Significance
Structural analysis of microscale three-dimensional tissues (3D microtissues) in high-throughput is becoming increasingly important in drug discovery, regenerative medicine, and other biomedical areas because they recapitulate many in vivo biological features not present in 2D models. This can be done by using microfluidic technology to control and apply external forces to on-chip 3D microtissues, and imaging these organ-on-chip systems with confocal microscopy. However, the high cellular density of 3D microtissues scatters light and fundamentally limits the ability to characterize the entire tissue construct. We developed an on-chip strategy to rapidly clarify, image, and analyze whole intact microtissues without compromising internal structures. Our technique removes the imaging depth limit, allowing accurate analysis and characterization of entire tissues in microfluidic chips.
Keywords: microfluidic, CLARITY, fluorescence imaging, 3D imaging, computational analysis
Abstract
On-chip imaging of intact three-dimensional tissues within microfluidic devices is fundamentally hindered by intratissue optical scattering, which impedes their use as tissue models for high-throughput screening assays.
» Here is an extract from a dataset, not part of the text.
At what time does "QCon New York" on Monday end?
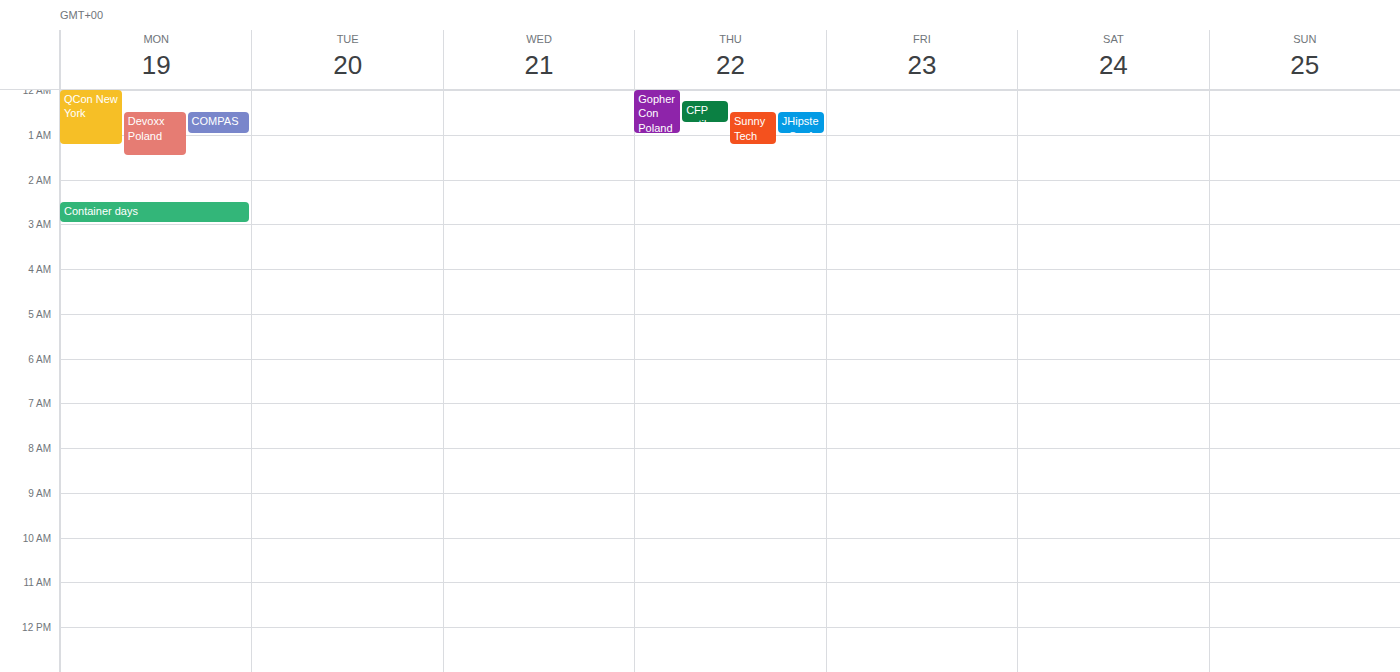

Here, we engineered a microfluidic system that preserves and converts tissues into optically transparent structures in less than 1 d, which is 20× faster than current passive clearing approaches. Accelerated clearing was achieved because the microfluidic system enhanced the exchange of interstitial fluids by 567-fold, which increased the rate of removal of optically scattering lipid molecules from the cross-linked tissue. Our enhanced clearing process allowed us to fluorescently image and map the segregation and compartmentalization of different cells during the formation of tumor spheroids, and to track the degradation of vasculature over time within extracted murine pancreatic islets in static culture, which may have implications on the efficacy of beta-cell transplantation treatments for type 1 diabetes. We further developed an image analysis algorithm that automates the analysis of the vasculature connectivity, volume, and cellular spatial distribution of the intact tissue. Our technique allows whole tissue analysis in microfluidic systems, and has implications in the development of organ-on-a-chip systems, high-throughput drug screening devices, and in regenerative medicine.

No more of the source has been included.